Ainda assim, foi notícia celebrada neste Verão o facto de Fortaleza ter sido a capital estadual que teve a maior redução da pobreza extrema em 2017: saíram dessa categoria 60.579 pessoas no ano passado, uma redução de 52,3%, noticiava o jornal O Povo em Junho. Nesse mês, ainda eram 55.038 os que viviam em pobreza extrema. À saída das estações de autocarros estão muitas dessas pessoas. Numa das paragens da Rodoviária, uma senhora idosa, deitada no chão, muito suja e maltratada, tentava chamar as pessoas que esperavam o autocarro para comprarem amendoins torrados – sem sucesso.

“Não voto em ninguém”

“Só Deus não engana”, diz Marco, vendedor de chapéus há 20 anos na Avenida Beira-Mar, no aterro da praia de Iracema, que garante que o seu boletim de voto vai ficar em branco.
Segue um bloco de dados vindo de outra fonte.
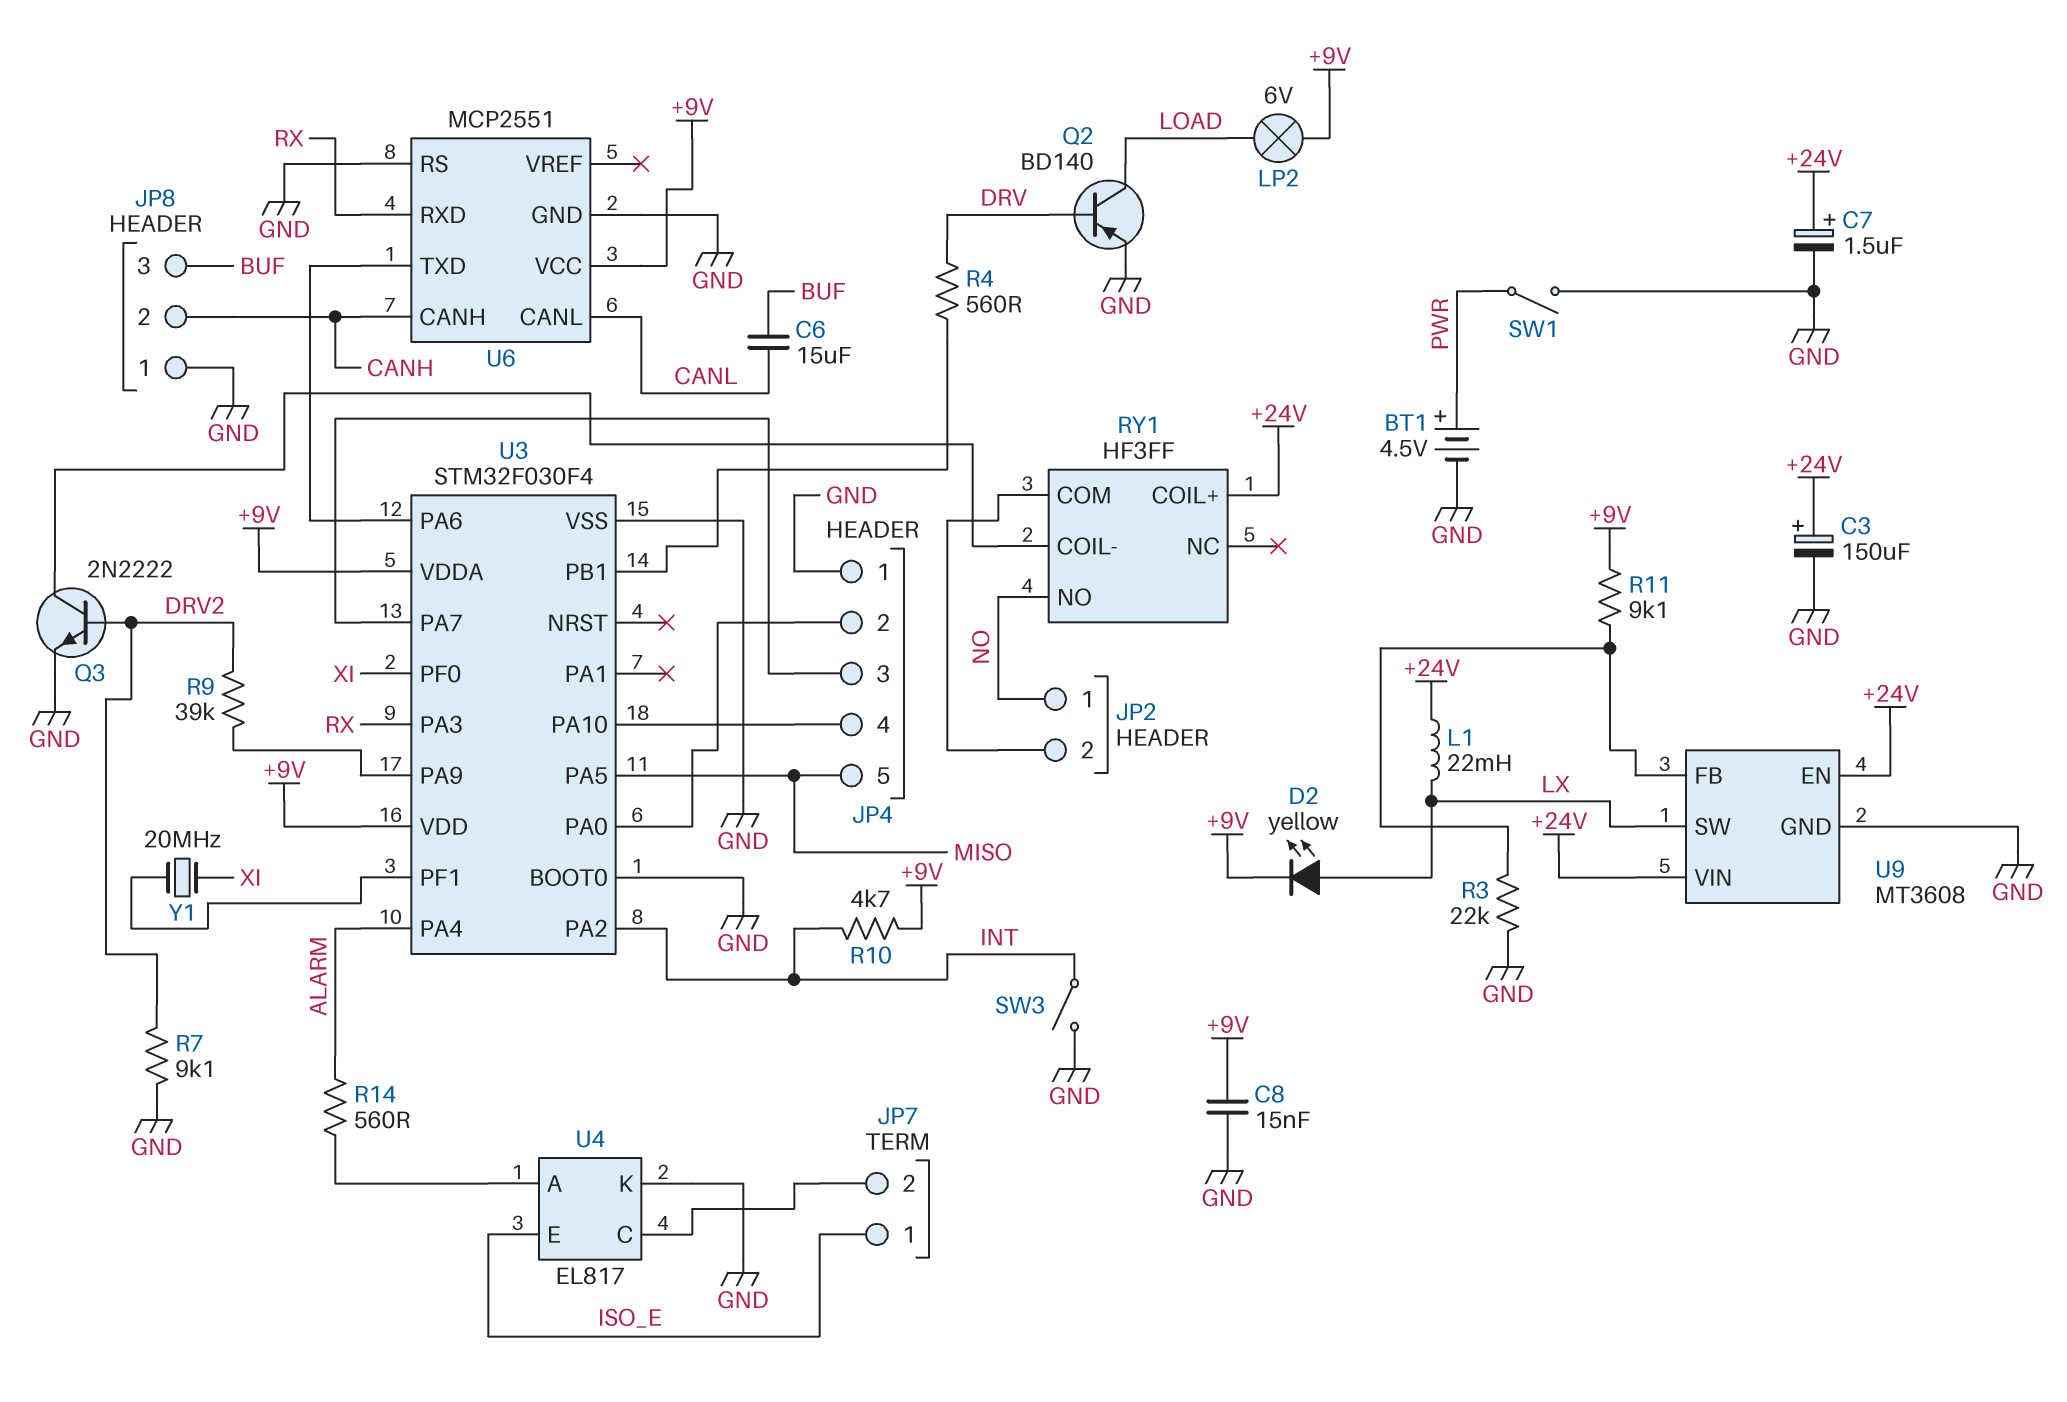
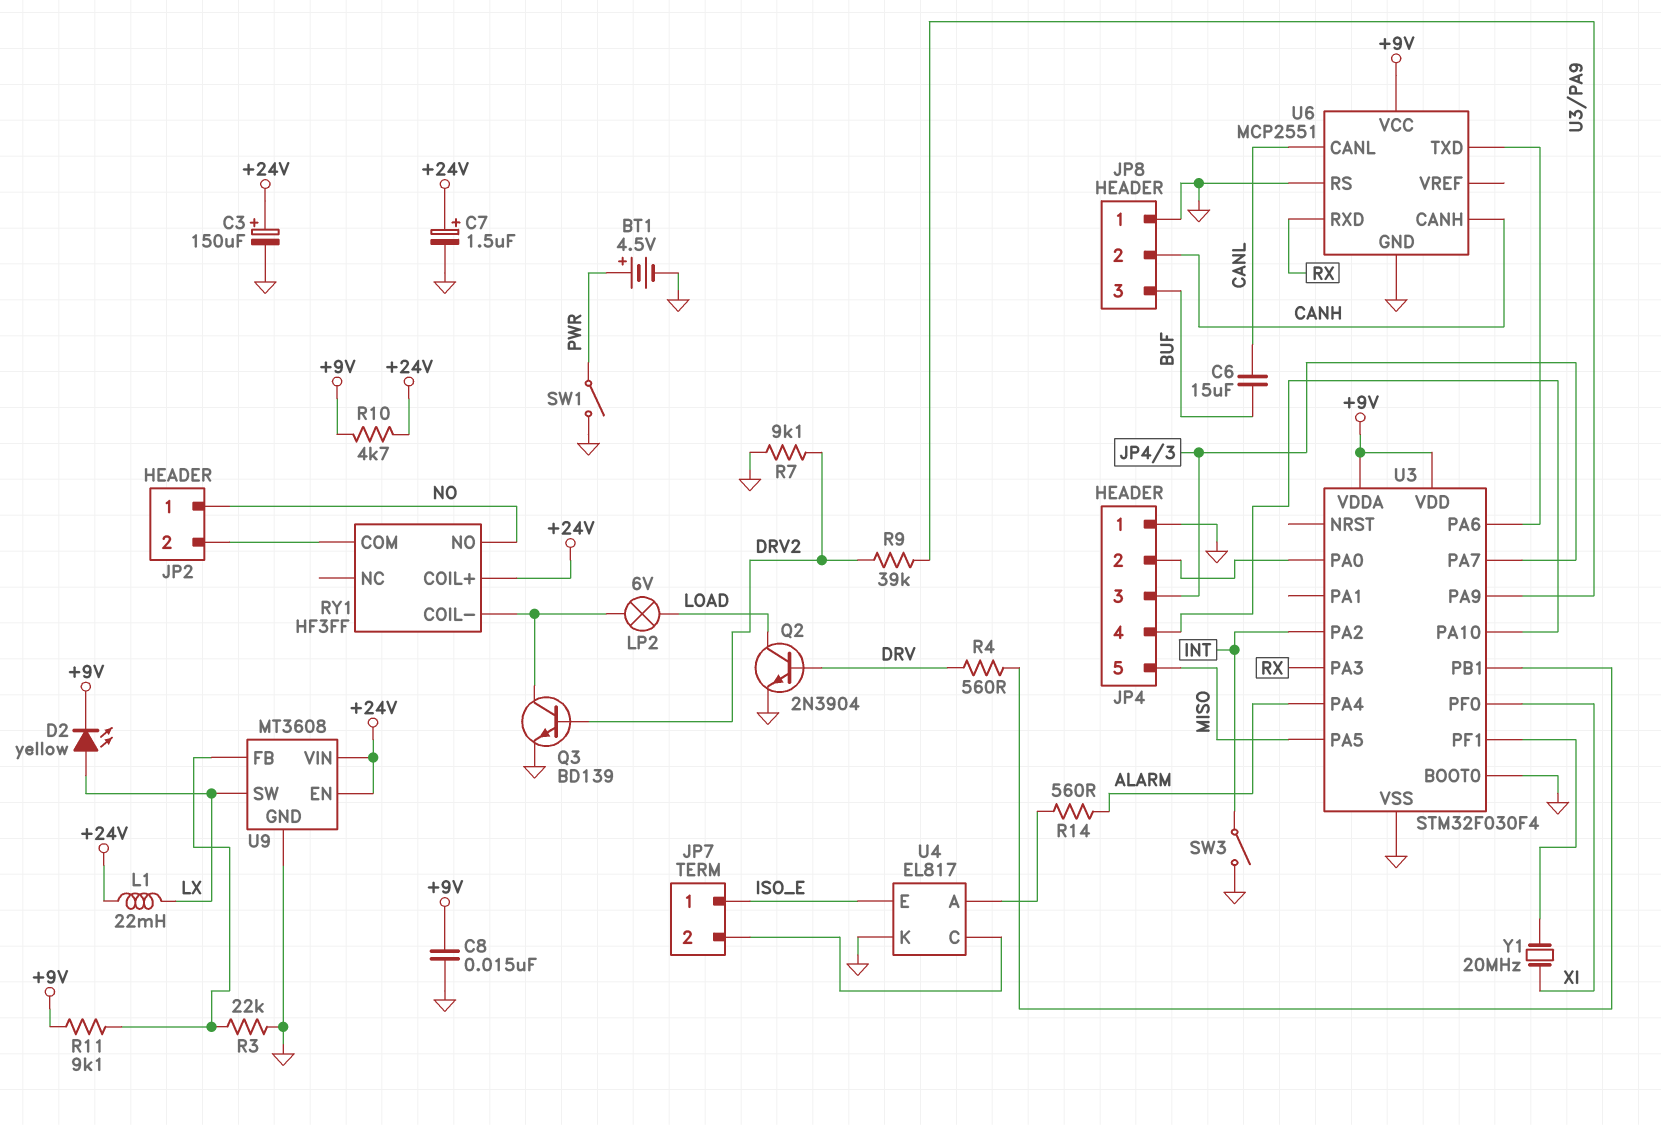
LP2: lamp 6V (+9V, LOAD) -> lamp 6V (LOAD, RY1/COIL-)
Q2: PNP BD140 (B DRV, C LOAD, E GND) -> NPN 2N3904 (B DRV, C LOAD, E GND)
Q3: NPN 2N2222 (B DRV2, C RY1/COIL-, E GND) -> NPN BD139 (B DRV2, C RY1/COIL-, E GND)
R10: 4.7k (+9V, INT) -> 4.7k (+9V, +24V)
“Vou lá, mas não voto em ninguém. Se tantos roubaram, se devolvessem o que roubaram, não ficava tudo bem? Porque é que não fazem isso? Estou farto desta gente”, diz, puxando a potencial cliente para uma das poucas sombras do calçadão, para o momento de conversa, enquanto mostra os chapéus – panamás, chapéus em fibra de coco, em pano com padrão de camuflado, outros mais redondos, uns de estilo caipira em pele. Foi arrematado o de fibra de coco, que o sol estava inclemente e a pino.

Uns metros à frente, está um quiosque com a frase “evangelho da beira-mar”. O que é aquilo? “São umas pessoas que vêm ajudar os sem-abrigo que vivem perto da praia. Todos os dias têm três panelões de sopa à noite, nunca falharam. E ao fim-de-semana dão evangelho também”, explica um angariador de clientes para uma das muitas barraquinhas de comes e bebes que há em cima da linha da areia.

Peixe, churrasco, bolinhas de queijo, de camarão, de carne de sol, água de coco, cerveja. Tudo para o lazer do turista. O problema é que quase não há turistas, ou veraneantes. Talvez seja da hora – são duas da tarde, faz um calor infernal, chora-se por uma sombra, um ar condicionado. Má ideia ter vindo para aqui!

Mas depois olha-se bem e na esplanada da barraquinha da praia não se está assim tão bem. Há lixo na linha junto à areia, o cheiro a podre incomoda. Vai-se procurar explicações: dizem-nos que a zona da praia de Iracema está decadente, fecharam cafés e bares históricos, há droga, reforçaram o policiamento, fala-se em assaltos. 

Os problemas de Fortaleza chegaram à praia de Iracema. E à zona do centro cultural Dragão do Mar, que não é assim tão distante, e que era um ex-líbris da cidade.

“Eu não vou votar em ninguém! Vou lá, mas inutilizo o boletim!”, assegura outro residente, Francisco. “Sabe quantos impostos pagamos no Brasil? São 65! Pela quantidade devíamos ter uma qualidade de vida óptima! E é isto”, desabafa. Nas últimas presidenciais, votou em Dilma Rousseff.